No hay discernimiento fino si el cuerpo vive en modo supervivencia.
No hay comunidad viva si los miembros están agotados, rotos, sobresaturados.


Lo que podemos hacer desde hoy

No es teoría. Es praxis espiritual.
Te propongo que hoy mismo empieces a:

  1. Respirar en silencio tres veces por la mañana, antes de mirar el celular.
    → Exhalá por la nariz el doble del tiempo que inhalás.
  2. Rezar un solo misterio del Rosario, pero con el ritmo del corazón, no del reloj.
    → Que cada Avemaría sea como un suspiro ofrecido.
  3. Escuchar tu cuerpo cuando se agita, sin enojarte.
    → Y decirle: “No estás solo. Dios está con vos. No tenés que defenderte más.”
  4. Orar antes de dormir con una frase que desactive el simpático.
    → “En tus manos, Señor, encomiendo mi espíritu. Todo está bien. Puedo descansar.”

Cuando el alma y el cuerpo se reconcilian, Dios habla más claro

El gran drama del siglo no es la apostasía masiva, ni la ideología de género, ni el relativismo.
El gran drama es que ya no sabemos estar en silencio interior.
Porque vivimos como si el peligro fuera permanente.
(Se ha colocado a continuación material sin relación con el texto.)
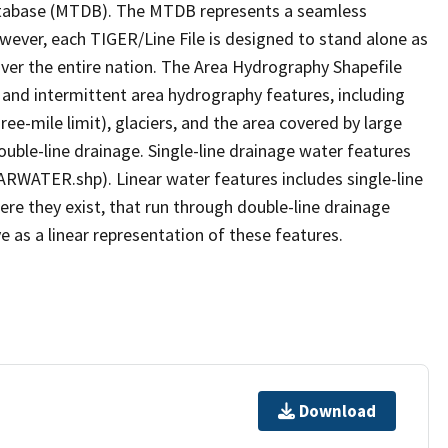
tabase (MTDB). The MTDB represents a seamless
owever, each TIGER/Line File is designed to stand alone as
ver the entire nation. The Area Hydrography Shapefile
 and intermittent area hydrography features, including
ree-mile limit), glaciers, and the area covered by large
ouble-line drainage. Single-line drainage water features
ARWATER.shp). Linear water features includes single-line
ere they exist, that run through double-line drainage
e as a linear representation of these features.
Download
Y el sistema simpático no ora.
Solo actúa, huye o ataca.
Y así se vuelve imposible la contemplación, el discernimiento, la docilidad.

Por eso, la mayor revolución espiritual hoy es ayudar a las almas a reconciliarse con su cuerpo.
A entender que el sistema nervioso no es el enemigo: es el altar donde se ofrece nuestra vida cotidiana.
Y que la paz no viene solo del cielo: empieza cuando el alma le dice al cuerpo que todo está en manos del Padre.


Profecía final

Dios no solo quiere convertir tu alma. Quiere convertir tu sistema nervioso.

Quiere que tus latidos lo glorifiquen.
Que tu respiración lo invoque.
Que tu cuerpo ya no viva como esclavo del miedo, sino como morada del Espíritu.

Y entonces, cuando la tormenta vuelva —porque volverá—
ya no estarás solo, ni atrapado, ni al borde del abismo.
Estarás anclado en Dios. Desde adentro. Con todo tu ser.


✝️ “Ofrezcan sus cuerpos como sacrificio vivo, santo y agradable a Dios: este es el verdadero culto espiritual.”